I got home late on Saturday night, and spent Sunday catching up on food shopping, putting the washing in etc, and then back to work. But I forgot about Berlin, and the backlash I'd experienced then, until a few nights later, when I woke weeping from nightmares, and disturbed my husband with my sobs. I'd been dreaming of something wicked and man-made stalking through the landscape. Driving home from work that day, I'd heard reports on the radio of very young children being tortured and murdered in Syria.
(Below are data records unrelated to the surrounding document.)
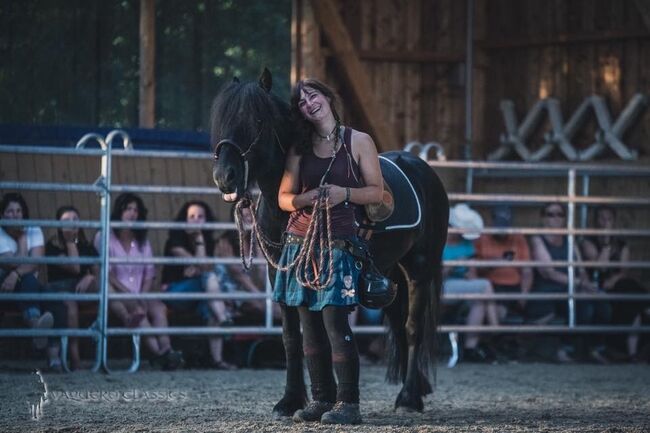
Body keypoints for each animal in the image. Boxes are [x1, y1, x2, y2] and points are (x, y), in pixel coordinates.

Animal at [210, 68, 448, 416]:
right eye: (221, 121)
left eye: (256, 120)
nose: (224, 177)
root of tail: (420, 167)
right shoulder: (280, 272)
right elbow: (293, 337)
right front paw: (292, 400)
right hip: (390, 272)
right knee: (398, 323)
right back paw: (414, 389)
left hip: (419, 268)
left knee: (412, 328)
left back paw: (409, 398)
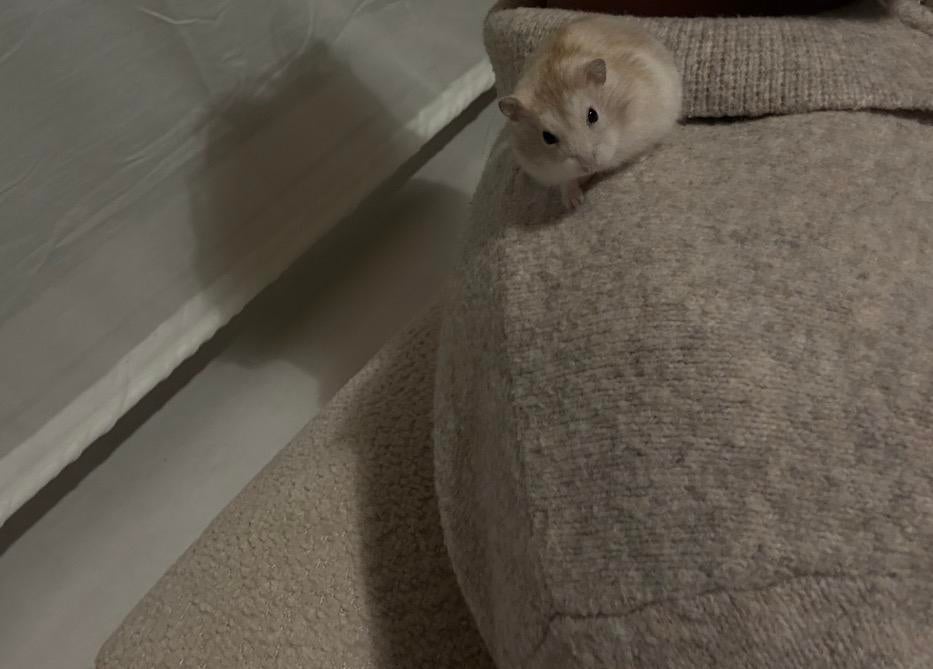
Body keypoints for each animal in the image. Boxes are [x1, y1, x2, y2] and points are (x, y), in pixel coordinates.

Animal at [498, 16, 682, 209]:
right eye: (547, 137)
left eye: (593, 115)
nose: (590, 166)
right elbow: (567, 181)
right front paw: (574, 203)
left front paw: (639, 158)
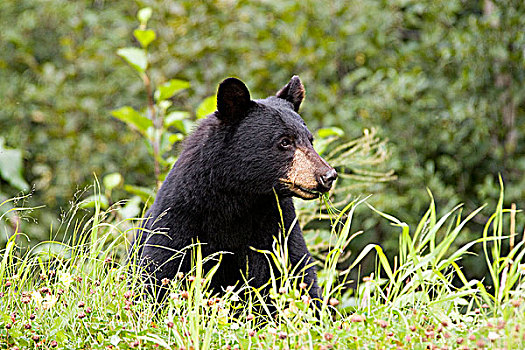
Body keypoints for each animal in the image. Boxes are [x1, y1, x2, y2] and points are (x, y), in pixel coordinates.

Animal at [136, 76, 336, 304]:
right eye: (285, 142)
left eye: (310, 140)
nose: (328, 175)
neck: (239, 197)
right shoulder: (179, 216)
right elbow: (160, 270)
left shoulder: (279, 222)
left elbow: (298, 271)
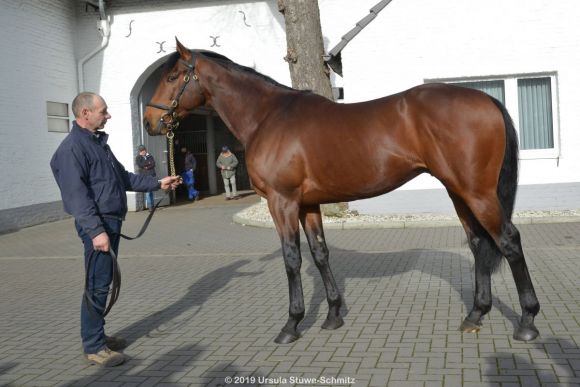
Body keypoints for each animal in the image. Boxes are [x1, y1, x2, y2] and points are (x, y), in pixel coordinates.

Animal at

Too much awfulness on top of the weekend's catalogue of death and loss: letters from mothers searching for missing sons after the Somme battles; the Chinese labourers' graves, of those who had died of disease after clearing the battlefields of decaying corpses; the hotel in the Somme, where I felt the ghostly echo of all the Northumberland Fusiliers slaughtered even before they reached the Front Line and buried nearby; the sight of High Wood in the distance, where the piles of dead and ordinance have never been cleared, but just sealed off; the huge French cemetery at Notre Dame de Lorette, where, in one chamber, coffins of unknown soldiers are laid out next to a child's coffin full of ashes of French deportees, brought back from Auschwitz, and the dreadful history of Chemin des Dames, the French equivalent of the Somme in some ways, where only 10 trees were left at the end of the First World War in an area of 400 hectares. The list goes on...
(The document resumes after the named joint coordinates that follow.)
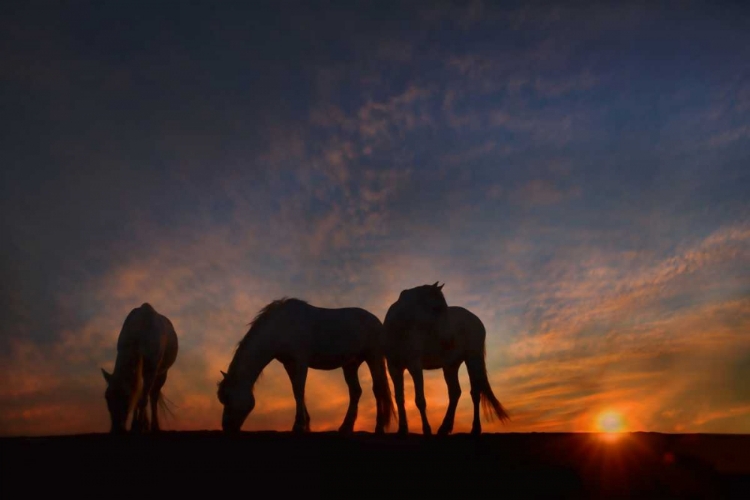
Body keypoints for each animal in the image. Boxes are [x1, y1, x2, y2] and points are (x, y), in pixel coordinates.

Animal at [100, 302, 178, 432]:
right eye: (107, 397)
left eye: (126, 396)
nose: (117, 429)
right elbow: (139, 395)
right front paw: (136, 425)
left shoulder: (151, 369)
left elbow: (144, 398)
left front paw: (139, 425)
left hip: (161, 373)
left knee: (153, 396)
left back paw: (154, 426)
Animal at [216, 296, 396, 434]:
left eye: (228, 397)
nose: (226, 428)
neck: (281, 326)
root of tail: (376, 321)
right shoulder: (289, 364)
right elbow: (296, 391)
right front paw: (305, 423)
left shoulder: (300, 362)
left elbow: (299, 390)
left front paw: (299, 425)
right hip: (350, 364)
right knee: (355, 392)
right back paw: (346, 427)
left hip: (373, 357)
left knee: (378, 390)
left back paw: (379, 427)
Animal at [384, 284, 516, 436]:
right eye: (437, 308)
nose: (449, 338)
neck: (400, 328)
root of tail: (476, 320)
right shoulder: (394, 368)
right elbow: (399, 398)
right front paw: (402, 429)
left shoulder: (414, 366)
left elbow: (420, 400)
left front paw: (427, 430)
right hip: (451, 366)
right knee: (455, 392)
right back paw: (444, 428)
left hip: (473, 360)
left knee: (475, 392)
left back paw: (475, 429)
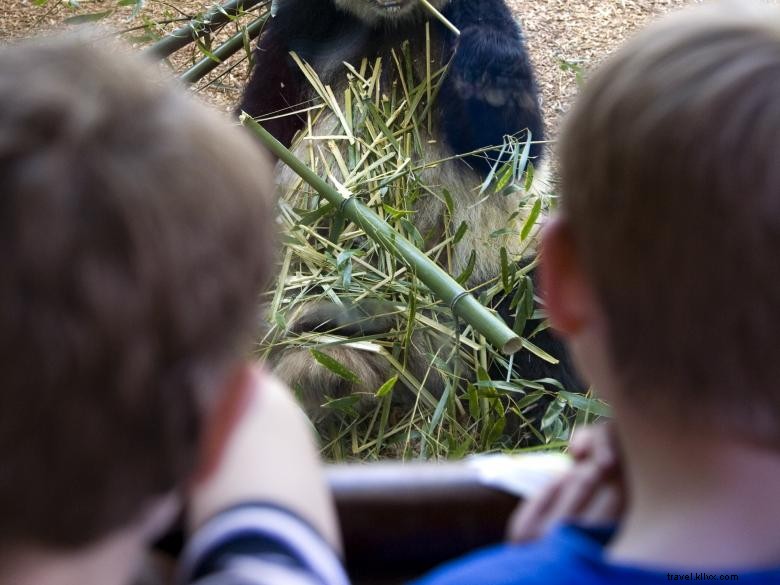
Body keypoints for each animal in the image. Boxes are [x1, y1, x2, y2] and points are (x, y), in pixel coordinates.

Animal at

I am an optimist generally - more Pickwick than Puddleglum - but my interest in history sometimes causes me to dwell too long on the dark side. I have then to reflect on the other side of humanity, and there are many examples. I needed something to help me back to sleep last night, and what came to mind, and to my aid, was the simple sentence, "Thou wilt keep him in perfect peace, whose mind is stayed on thee" and the image which is, for me, one of the most realised manifestations of love made visible, as portrayed by Ford Maddox Brown in his painting of Christ Washing St Peter's feet. I will be visiting Gent in December, and I understand that the painting is on loan there from the National Gallery. I hope to have time to see it, and in this instance, to look upon the light.